What you have to do: After going through the data, give the number of lines that contain the word "style" as your sole answer.

Saved entries
····················
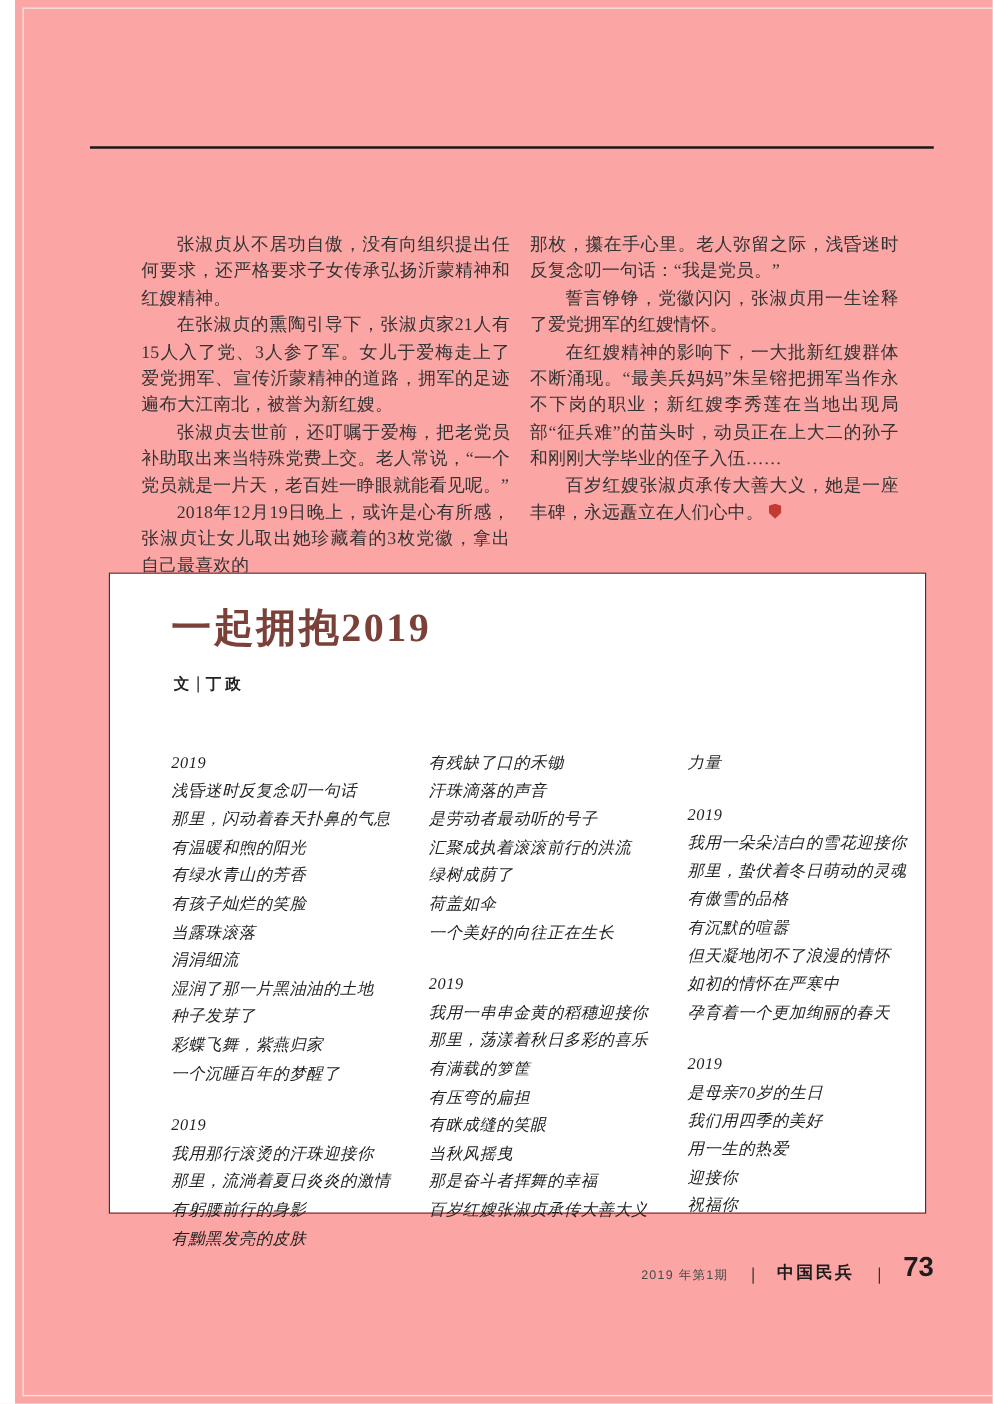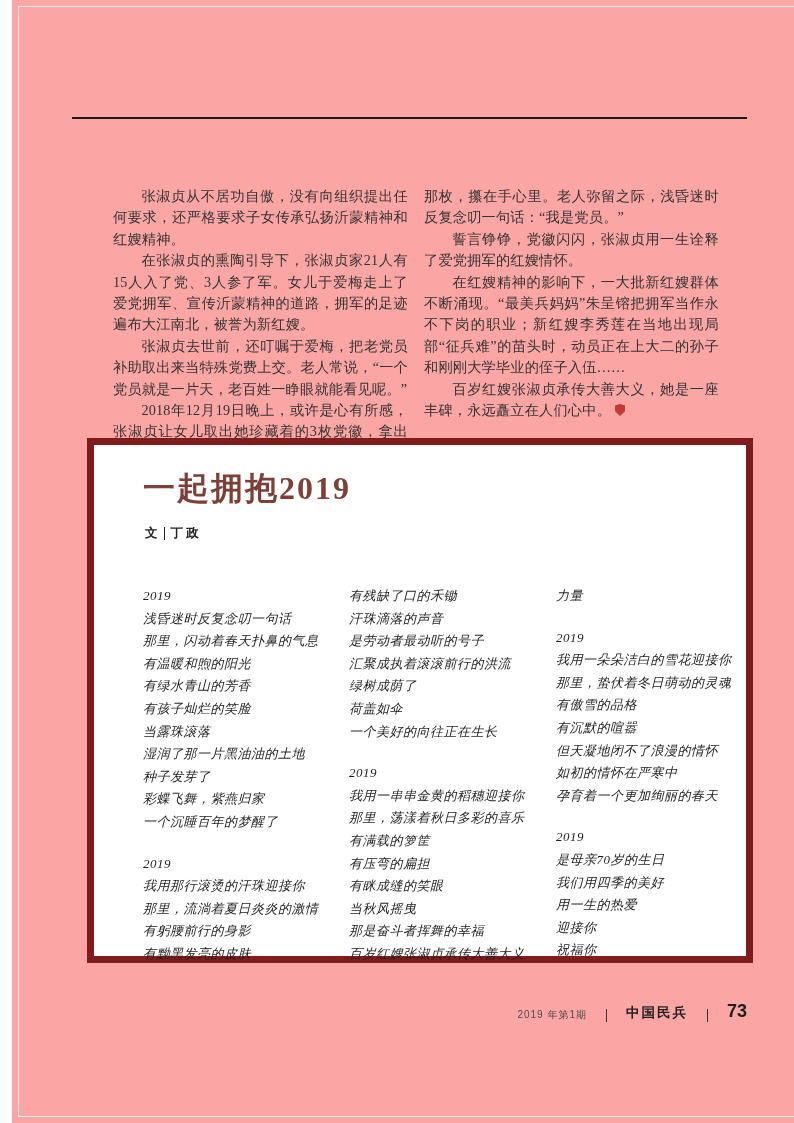--- a/index.html
+++ b/index.html
@@ -15,21 +15,21 @@
   .article-col { width:295px; font-size:14.2px; line-height:21.4px; text-align:justify; letter-spacing:0.2px; color:#333; }
   .para { margin:0; }
   .para.indent { text-indent:2em; }
   .end-mark {
     display:inline-block; width:10px; height:12px; margin-left:4px; vertical-align:-1px;
     background:#c23a31;
     clip-path: polygon(50% 0, 100% 12%, 100% 60%, 50% 100%, 0 60%, 0 12%);
   }
 
   
-  .poem-box { position:absolute; left:75px; top:438px; width:652px; height:511px; border:7px solid #7f1d1d; background:#fff; }
+  .poem-box { position:absolute; left:75px; top:458px; width:652px; height:511px; border:1px solid #7f1d1d; background:#fff; }
   .poem-title {
     position:absolute; left:49px; top:22px; margin:0;
     font-size:32px; font-weight:bold; color:#7b4038; letter-spacing:2px;
     font-family:"Liberation Serif", serif;
   }
   .byline { position:absolute; left:51px; top:80px; font-size:12.5px; font-weight:bold; color:#222; display:flex; align-items:center; gap:6px; }
   .byline-bar { display:inline-block; width:1px; height:13px; background:#222; }
   .poem-cols { position:absolute; left:49px; top:140px; display:flex; }
   .poem-col { width:206px; }
   .poem-col:nth-child(2) { width:207px; }
@@ -37,21 +37,21 @@
   .poem-line {
     font-size:13px; line-height:22.6px; font-style:italic; color:#1f1f1f;
     white-space:nowrap; letter-spacing:0.5px;
   }
 
   
   .footer { position:absolute; right:59px; top:1001px; display:flex; align-items:flex-end; gap:19px; }
   .f-issue { font-size:10px; color:#4a4a4a; letter-spacing:1px; font-family:"Liberation Sans", sans-serif; }
   .f-bar { width:1px; height:13px; background:#333; }
   .f-mag { font-size:13.5px; color:#1d1d1d; letter-spacing:2px; font-weight:600; }
-  .f-page { font-size:18px; color:#1d1d1d; font-weight:600; font-family:"Liberation Sans", sans-serif; }
+  .f-page { font-size:22px; color:#1d1d1d; font-weight:600; font-family:"Liberation Sans", sans-serif; }
 </style>
 </head>
 <body>
 
 <div class="page">
   <div class="page-border"></div>
   <div class="top-rule"></div>
 
   <div class="article">
     <div class="article-col">
@@ -78,20 +78,21 @@
     <div class="poem-cols">
         <div class="poem-col">
           <div class="stanza">
             <div class="poem-line">2019</div>
             <div class="poem-line">浅昏迷时反复念叨一句话</div>
             <div class="poem-line">那里，闪动着春天扑鼻的气息</div>
             <div class="poem-line">有温暖和煦的阳光</div>
             <div class="poem-line">有绿水青山的芳香</div>
             <div class="poem-line">有孩子灿烂的笑脸</div>
             <div class="poem-line">当露珠滚落</div>
+            <div class="poem-line">涓涓细流</div>
             <div class="poem-line">湿润了那一片黑油油的土地</div>
             <div class="poem-line">种子发芽了</div>
             <div class="poem-line">彩蝶飞舞，紫燕归家</div>
             <div class="poem-line">一个沉睡百年的梦醒了</div>
           </div>
           <div class="stanza">
             <div class="poem-line">2019</div>
             <div class="poem-line">我用那行滚烫的汗珠迎接你</div>
             <div class="poem-line">那里，流淌着夏日炎炎的激情</div>
             <div class="poem-line">有躬腰前行的身影</div>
····················
Exercise answer: 2